What was interesting were the religious themes some of the group cited, about the flesh being the 'body of Christ' and the idea of being your friend and helping you to survive by—well, not making a sacrifice, but almost. Was that actually a big part of the decision?That was said, and we said that, but I'm sure no one was convinced because of that. We did it because we were hungry, we were weak. You need this type of logical compensation, but at the end it was the stomach that was driving. We didn't have time for too much rational planning—the planning and conversation, everything, was related to how we were going to survive each day in the mountains. And we didn't know, we didn't have the tools, we didn't have any mountaineering experience, we hadn't been in the snow before, we didn't know what to do to survive, we were not prepared for it. So everything came from our instinct and by trying, by making zillions of errors, and sometimes we were able to make a step forward.
I understand there was a press conference after you were rescued where you were sort of forced into admitting to the cannibalism. What were people's attitudes like?Well, the news had already spilled it out, so it was spoken about. Except some of our parents didn't want to believe it. What we said was simply, 'Yes, we did it,' and that was all. We didn't have to say anything else. When we got the word out and there was acknowledgement that we'd done it, there was tremendous applause. And the relatives of the people that didn't come back, what they said was: 'It's OK.' For 40 years it has not been an issue. Everything was said, everybody knew, for us it is normal, we didn't expect it to be an issue because at that time, we weren't thinking about issues—we were just thinking about surviving. Since then we have been dealing with that and we don't feel different.
Now, 40 years on, how much of your day-to-day life is spent thinking about the mountain?Well, I have to say it never comes back to me. It never comes back to me unless I'm speaking about it, like now, but it's not something that comes back to me. As I said before, it's not bringing up nightmares. We have been able to live with it and are at peace with the mountain.

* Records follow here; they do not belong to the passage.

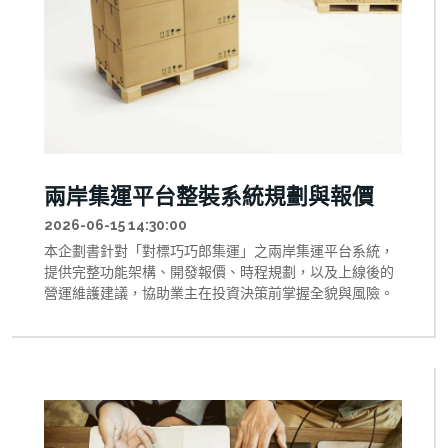
兩岸集運平台整裝系統規劃與報價
2026-06-15 14:30:00
本企劃書針對「對標巧巧郎集運」之兩岸集運平台系統，
提供完整功能架構、開發報價、時程規劃，以及上線後的
營運維護建議，協助業主在投資決策前掌握全貌與風險。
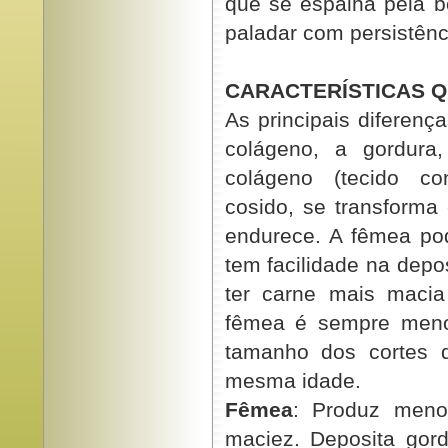
que se espalha pela b
paladar com persistênc
CARACTERÍSTICAS 
As principais diferen
colágeno, a gordur
colágeno (tecido co
cosido, se transforma
endurece. A fêmea pod
tem facilidade na depo
ter carne mais maci
fêmea é sempre meno
tamanho dos cortes 
mesma idade.
Fêmea
: Produz meno
maciez. Deposita gord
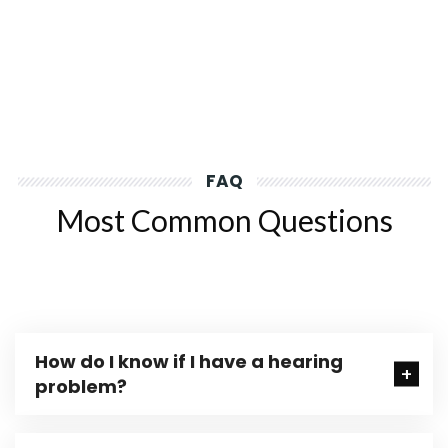
FAQ
Most Common Questions
How do I know if I have a hearing
problem?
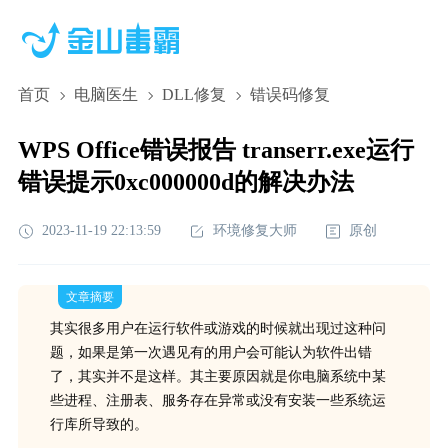
首页
电脑医生
DLL修复
错误码修复
WPS Office错误报告 transerr.exe运行
错误提示0xc000000d的解决办法
2023-11-19 22:13:59
环境修复大师
原创
文章摘要
其实很多用户在运行软件或游戏的时候就出现过这种问
题，如果是第一次遇见有的用户会可能认为软件出错
了，其实并不是这样。其主要原因就是你电脑系统中某
些进程、注册表、服务存在异常或没有安装一些系统运
行库所导致的。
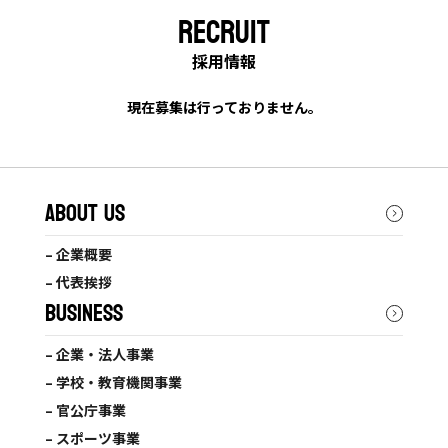
RECRUIT
採用情報
現在募集は行っておりません。
ABOUT US
– 企業概要
– 代表挨拶
BUSINESS
– 企業・法人事業
– 学校・教育機関事業
– 官公庁事業
– スポーツ事業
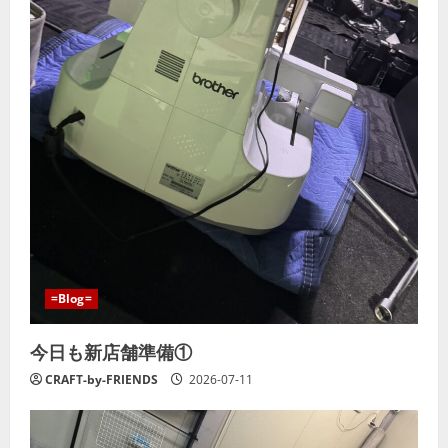
=Blog=
今日も新店舗準備①
CRAFT-by-FRIENDS
2026-07-11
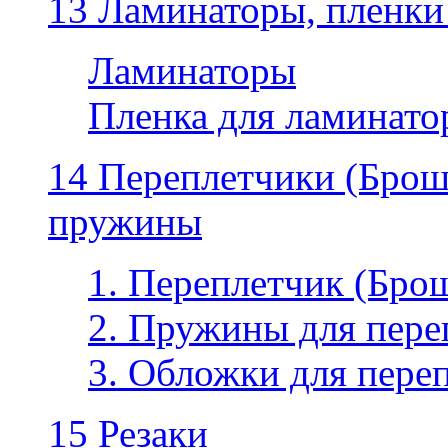
13 Ламинаторы, пленки
Ламинаторы
Пленка для ламинатор
14 Переплетчики (Бро
пружины
1. Переплетчик (Бр
2. Пружины для пере
3. Обложки для пере
15 Резаки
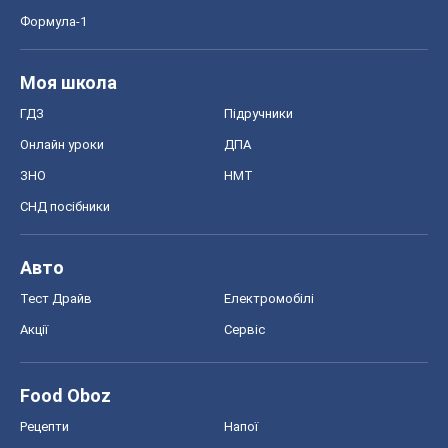
СНД посібники
Авто
Тест Драйв
Електромобілі
Акції
Сервіс
Food Oboz
Рецепти
Напої
Дієти
Економіка
Ринки та компанії
Макроекономіка
MedOboz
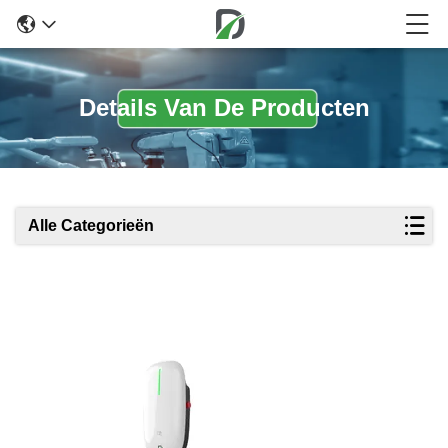
Details Van De Producten
Alle Categorieën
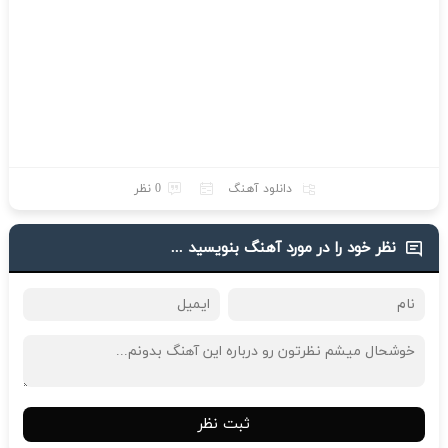
دانلود آهنگ
0 نظر
نظر خود را در مورد آهنگ بنویسید ...
ثبت نظر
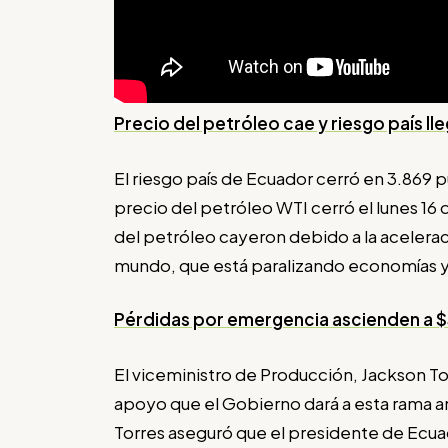
Precio del petróleo cae y riesgo país ll
El riesgo país de Ecuador cerró en 3.869
precio del petróleo WTI cerró el lunes 16
del petróleo cayeron debido a la acelera
mundo, que está paralizando economías y
Pérdidas por emergencia ascienden a $
El viceministro de Producción, Jackson Torr
apoyo que el Gobierno dará a esta rama a
Torres aseguró que el presidente de Ecuad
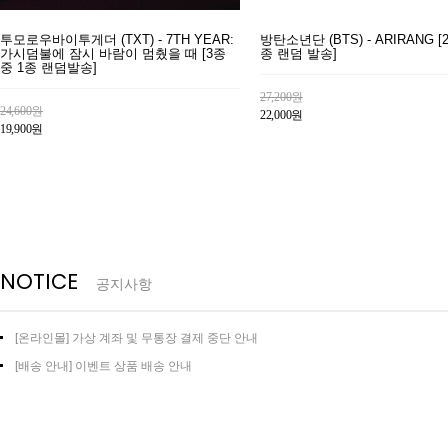
투모로우바이투게더 (TXT) - 7TH YEAR:
방탄소년단 (BTS) - ARIRANG [
가시덤불에 잠시 바람이 멈췄을 때 [3종
종 랜덤 발송]
중 1종 랜덤발송]
27,200원
24,600원
22,000원
19,900원
NOTICE
공지사항
[온라인몰] 가상 계좌 및 무통장 결제 중단 안내
[배송 안내] 이벤트 상품 배송 안내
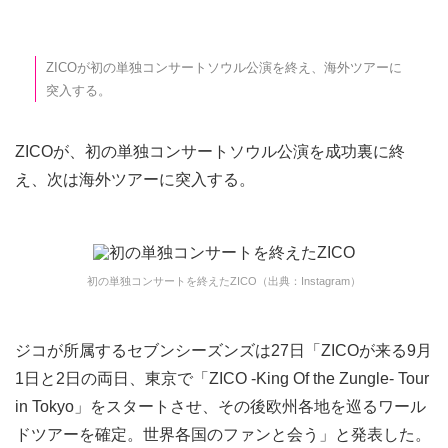
ZICOが初の単独コンサートソウル公演を終え、海外ツアーに
突入する。
ZICOが、初の単独コンサートソウル公演を成功裏に終
え、次は海外ツアーに突入する。
初の単独コンサートを終えたZICO（出典：Instagram）
ジコが所属するセブンシーズンズは27日「ZICOが来る9月
1日と2日の両日、東京で「ZICO -King Of the Zungle- Tour
in Tokyo」をスタートさせ、その後欧州各地を巡るワール
ドツアーを確定。世界各国のファンと会う」と発表した。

Since that applause, we have been able to live a quiet and normal life. I don't pretend that it has not affected me, because it's been a trauma. A trauma starts when you don't know how to deal with it, and we know how to deal with it because we have never been accused or marginalized, we have never had a finger pointed at us, nobody has accused us of anything. I went to a good university, I've had good jobs, I have a nice family, so the mountain is in our past but it's not coming back. The point is, I think that we have been able to lead a normal life. I really think that that is the most important thing that we can say about it, because it shows how much people can recover from things that happened in the past.
I suppose you're living normal lives where people who didn't survive could have lived normal lives.Yes, of course. The boys that didn't make it aren't with us and that's always a question—why we are here and they are not. But I don't have an answer to that. That's a religious or moral or ethical question, everyone has a different answer to that. I don't have an answer.